Some of the first things new writers are told is to write what you know, and to show, and not tell. Russian playwright and author Anton Checkhov is credited with having said “Don’t tell me the moon is shining; show me the glint of light on broken glass,” underscoring the latter. Showing can be a powerful tool when used with discretion, but all too often new authors forget to do this, preferring instead to paint their word pictures with broad strokes rather than choose a finer brush.

I’ve often written about how writing is a construct, something artificial made to seem real. Everything authors do, from creating and recreating setting, penning plot, and/or developing character and dialogue is not real. Everything about any given scene is there for a purpose; the trick is to add them subtly so they seem happenstance .

One mistake many new authors make is in how to express the physical appearance of a character. Having the character stand in front of a mirror and take stock, making note of his or her own hair and eye colour, and the shape of his or her jaw, lips, and nose doesn’t work. How many times have you looked in the mirror and taken stock? When I look in the mirror, the bow of my eyebrow is only important to me if it’s time to get a waxing. I notice my eye colour if my clothes make them pop. I may make note of my hair colour, but only if it’s time for a dye job.

Here’s another mistake. When I flip my hair back from my face, I don’t think that my hair is brown with red highlights as I’m doing so. I might be cognizant of the fact that I’m flipping too many times in a day and am due for a cut. I might get frustrated and sweep it back into a ponytail, but I don’t take note of the colour. Your characters shouldn’t either.

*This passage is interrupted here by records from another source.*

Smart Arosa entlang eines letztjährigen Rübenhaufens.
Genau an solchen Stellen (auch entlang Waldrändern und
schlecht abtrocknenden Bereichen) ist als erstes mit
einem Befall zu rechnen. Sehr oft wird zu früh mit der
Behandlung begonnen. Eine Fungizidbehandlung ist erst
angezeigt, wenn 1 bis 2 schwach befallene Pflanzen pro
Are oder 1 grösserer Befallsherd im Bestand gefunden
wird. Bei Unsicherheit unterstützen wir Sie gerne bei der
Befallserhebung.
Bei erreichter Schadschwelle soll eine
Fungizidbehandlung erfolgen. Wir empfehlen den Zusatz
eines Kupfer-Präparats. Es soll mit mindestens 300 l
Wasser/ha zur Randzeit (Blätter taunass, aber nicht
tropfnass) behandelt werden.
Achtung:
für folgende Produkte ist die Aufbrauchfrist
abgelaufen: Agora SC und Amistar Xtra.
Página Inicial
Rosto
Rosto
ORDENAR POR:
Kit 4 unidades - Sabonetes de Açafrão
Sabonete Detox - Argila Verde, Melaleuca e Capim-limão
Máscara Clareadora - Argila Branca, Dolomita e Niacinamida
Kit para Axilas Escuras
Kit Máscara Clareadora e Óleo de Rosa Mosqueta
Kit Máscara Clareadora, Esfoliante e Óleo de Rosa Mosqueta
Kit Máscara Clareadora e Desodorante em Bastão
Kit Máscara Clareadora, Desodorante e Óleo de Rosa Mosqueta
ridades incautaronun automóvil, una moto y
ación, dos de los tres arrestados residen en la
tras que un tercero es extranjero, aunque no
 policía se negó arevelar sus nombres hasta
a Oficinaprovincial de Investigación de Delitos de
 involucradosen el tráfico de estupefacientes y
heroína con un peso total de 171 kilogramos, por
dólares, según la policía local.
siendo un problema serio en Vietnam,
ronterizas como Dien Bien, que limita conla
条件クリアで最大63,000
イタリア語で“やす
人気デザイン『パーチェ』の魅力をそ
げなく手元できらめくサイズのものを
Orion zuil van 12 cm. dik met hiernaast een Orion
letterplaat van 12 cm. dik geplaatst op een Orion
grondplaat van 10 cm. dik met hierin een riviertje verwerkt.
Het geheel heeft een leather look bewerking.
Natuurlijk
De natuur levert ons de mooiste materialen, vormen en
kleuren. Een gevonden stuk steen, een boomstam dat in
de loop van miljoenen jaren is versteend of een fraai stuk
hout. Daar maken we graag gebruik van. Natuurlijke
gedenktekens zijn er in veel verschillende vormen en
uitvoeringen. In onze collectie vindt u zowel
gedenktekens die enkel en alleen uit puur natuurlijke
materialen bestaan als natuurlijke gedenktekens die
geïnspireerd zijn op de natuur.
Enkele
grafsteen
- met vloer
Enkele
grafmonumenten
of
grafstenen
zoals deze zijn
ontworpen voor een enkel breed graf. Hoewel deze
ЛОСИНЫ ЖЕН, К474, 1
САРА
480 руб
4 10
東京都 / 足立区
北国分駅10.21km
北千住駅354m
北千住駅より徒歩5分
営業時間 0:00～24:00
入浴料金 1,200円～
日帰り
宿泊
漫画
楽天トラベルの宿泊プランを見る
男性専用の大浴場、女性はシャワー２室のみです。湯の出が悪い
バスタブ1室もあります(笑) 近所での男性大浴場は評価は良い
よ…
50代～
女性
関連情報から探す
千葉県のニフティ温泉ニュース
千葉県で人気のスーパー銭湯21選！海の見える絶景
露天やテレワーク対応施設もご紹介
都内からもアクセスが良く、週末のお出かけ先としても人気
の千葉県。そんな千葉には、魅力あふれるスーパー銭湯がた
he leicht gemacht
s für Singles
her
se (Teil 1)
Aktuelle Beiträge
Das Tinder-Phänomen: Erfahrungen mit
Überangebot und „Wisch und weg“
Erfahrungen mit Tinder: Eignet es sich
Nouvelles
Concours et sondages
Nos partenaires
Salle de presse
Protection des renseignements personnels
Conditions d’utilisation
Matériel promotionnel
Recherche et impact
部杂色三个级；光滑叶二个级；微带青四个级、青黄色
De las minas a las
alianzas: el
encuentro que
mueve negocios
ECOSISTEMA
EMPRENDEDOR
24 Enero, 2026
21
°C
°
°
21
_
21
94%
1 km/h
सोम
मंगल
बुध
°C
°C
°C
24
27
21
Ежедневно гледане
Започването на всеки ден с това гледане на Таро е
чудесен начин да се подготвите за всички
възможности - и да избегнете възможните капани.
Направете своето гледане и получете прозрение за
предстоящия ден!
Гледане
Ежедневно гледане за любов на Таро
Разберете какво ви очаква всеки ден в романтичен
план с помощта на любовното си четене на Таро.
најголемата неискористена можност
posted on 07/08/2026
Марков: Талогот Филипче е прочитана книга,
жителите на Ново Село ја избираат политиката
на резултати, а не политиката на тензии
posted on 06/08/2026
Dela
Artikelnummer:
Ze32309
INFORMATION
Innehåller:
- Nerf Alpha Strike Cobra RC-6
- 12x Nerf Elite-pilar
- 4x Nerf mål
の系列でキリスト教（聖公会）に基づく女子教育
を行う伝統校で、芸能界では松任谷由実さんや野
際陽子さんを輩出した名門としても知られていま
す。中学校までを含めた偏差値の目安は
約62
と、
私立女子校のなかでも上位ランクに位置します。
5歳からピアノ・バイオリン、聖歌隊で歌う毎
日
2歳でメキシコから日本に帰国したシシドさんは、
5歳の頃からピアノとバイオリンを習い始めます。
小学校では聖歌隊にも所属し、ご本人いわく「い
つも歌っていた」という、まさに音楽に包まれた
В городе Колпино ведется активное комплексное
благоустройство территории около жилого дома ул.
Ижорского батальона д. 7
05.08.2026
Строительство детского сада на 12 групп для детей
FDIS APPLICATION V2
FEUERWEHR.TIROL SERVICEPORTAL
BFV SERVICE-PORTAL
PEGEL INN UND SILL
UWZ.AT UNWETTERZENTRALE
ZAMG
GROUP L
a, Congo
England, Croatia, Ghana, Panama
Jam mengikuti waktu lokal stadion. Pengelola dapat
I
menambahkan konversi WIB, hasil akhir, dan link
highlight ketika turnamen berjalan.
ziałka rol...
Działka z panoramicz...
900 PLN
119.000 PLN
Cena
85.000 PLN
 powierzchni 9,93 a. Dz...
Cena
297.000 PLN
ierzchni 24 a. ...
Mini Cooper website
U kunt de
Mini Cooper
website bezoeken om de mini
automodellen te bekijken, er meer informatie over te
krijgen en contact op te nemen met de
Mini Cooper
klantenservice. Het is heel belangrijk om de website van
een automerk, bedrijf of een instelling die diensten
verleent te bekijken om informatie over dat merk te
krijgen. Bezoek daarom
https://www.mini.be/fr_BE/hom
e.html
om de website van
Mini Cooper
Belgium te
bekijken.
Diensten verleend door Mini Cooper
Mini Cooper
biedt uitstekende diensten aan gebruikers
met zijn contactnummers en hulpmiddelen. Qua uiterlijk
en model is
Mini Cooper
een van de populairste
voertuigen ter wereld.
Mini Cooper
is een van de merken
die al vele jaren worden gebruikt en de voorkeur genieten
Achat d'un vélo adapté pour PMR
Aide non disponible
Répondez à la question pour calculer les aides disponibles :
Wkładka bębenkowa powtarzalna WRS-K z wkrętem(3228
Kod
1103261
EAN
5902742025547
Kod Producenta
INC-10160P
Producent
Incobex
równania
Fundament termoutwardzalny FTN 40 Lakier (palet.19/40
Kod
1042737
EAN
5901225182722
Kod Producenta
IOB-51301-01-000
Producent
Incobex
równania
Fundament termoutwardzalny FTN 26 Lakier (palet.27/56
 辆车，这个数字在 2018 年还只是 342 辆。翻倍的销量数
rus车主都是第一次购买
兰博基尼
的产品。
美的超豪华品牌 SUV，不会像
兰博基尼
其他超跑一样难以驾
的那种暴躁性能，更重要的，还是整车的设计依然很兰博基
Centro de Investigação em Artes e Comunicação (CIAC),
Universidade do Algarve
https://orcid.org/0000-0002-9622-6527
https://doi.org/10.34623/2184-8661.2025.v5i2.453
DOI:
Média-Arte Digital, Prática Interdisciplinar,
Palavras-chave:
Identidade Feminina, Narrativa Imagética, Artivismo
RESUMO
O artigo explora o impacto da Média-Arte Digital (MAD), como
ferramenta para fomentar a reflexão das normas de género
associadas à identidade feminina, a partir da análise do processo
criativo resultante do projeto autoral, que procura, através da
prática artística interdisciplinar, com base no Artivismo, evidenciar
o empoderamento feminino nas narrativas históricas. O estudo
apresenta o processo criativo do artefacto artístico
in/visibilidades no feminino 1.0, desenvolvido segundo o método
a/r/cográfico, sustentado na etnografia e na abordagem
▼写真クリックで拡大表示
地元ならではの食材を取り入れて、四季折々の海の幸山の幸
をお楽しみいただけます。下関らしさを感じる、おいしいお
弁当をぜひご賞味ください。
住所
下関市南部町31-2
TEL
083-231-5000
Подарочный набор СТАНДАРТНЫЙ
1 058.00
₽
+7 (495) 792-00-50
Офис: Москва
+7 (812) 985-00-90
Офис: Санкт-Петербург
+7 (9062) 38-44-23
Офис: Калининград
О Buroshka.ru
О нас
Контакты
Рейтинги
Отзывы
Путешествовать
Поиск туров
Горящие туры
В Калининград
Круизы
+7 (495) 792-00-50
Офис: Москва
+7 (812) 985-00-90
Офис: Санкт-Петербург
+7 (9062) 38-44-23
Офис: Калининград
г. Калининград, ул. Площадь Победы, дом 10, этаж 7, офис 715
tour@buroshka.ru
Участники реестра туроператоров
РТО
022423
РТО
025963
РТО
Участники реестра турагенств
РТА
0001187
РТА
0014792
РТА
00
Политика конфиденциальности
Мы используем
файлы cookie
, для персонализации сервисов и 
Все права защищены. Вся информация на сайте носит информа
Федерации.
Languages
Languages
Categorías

When you get into your car to go to work in the morning, do you take time to contemplate that it’s a 2010 slate grey, four-door Toyota Camry?  Isn’t it more likely you might think that it’s a beater, or that it’s nearly half-a-decade old and still looks like new? Might you think it needs a wash? Would you rub at a patch of dirt to make sure it wasn’t a scratch? Be annoyed that the neighbourhood kids wrote “Wash Me!” with their finger on the trunk again?

If I describe the car, my reader will know a lot about the make and model of the car, but little about the driver. If I get into the driver’s head and show what he’s thinking, I’m building character. If my reader drives a middle-age Camry, s/he might find a small point of identification with my character. If I show my character as either taking pride in the car or neglecting it, I’ve given my reader a more precise point of connection.

The next time you show detail, consider narrative viewpoint. If you describe something your character wouldn’t normally see, think or hear, then change tack.  For example, if I smile, I can’t see my white teeth gleam in the sunlight. I might feel my cheeks ache, the cold air I let in when I part my lips might hurt my overly-sensitive teeth, or I can imagine I must look like a grinning idiot (but I can’t know for sure).

Never forget your job as a writer is to construct an immersive version of reality.   Paint your word pictures with fine detail, and texture with character, dialogue and setting, using only the palette colours limited by your narrative point of view.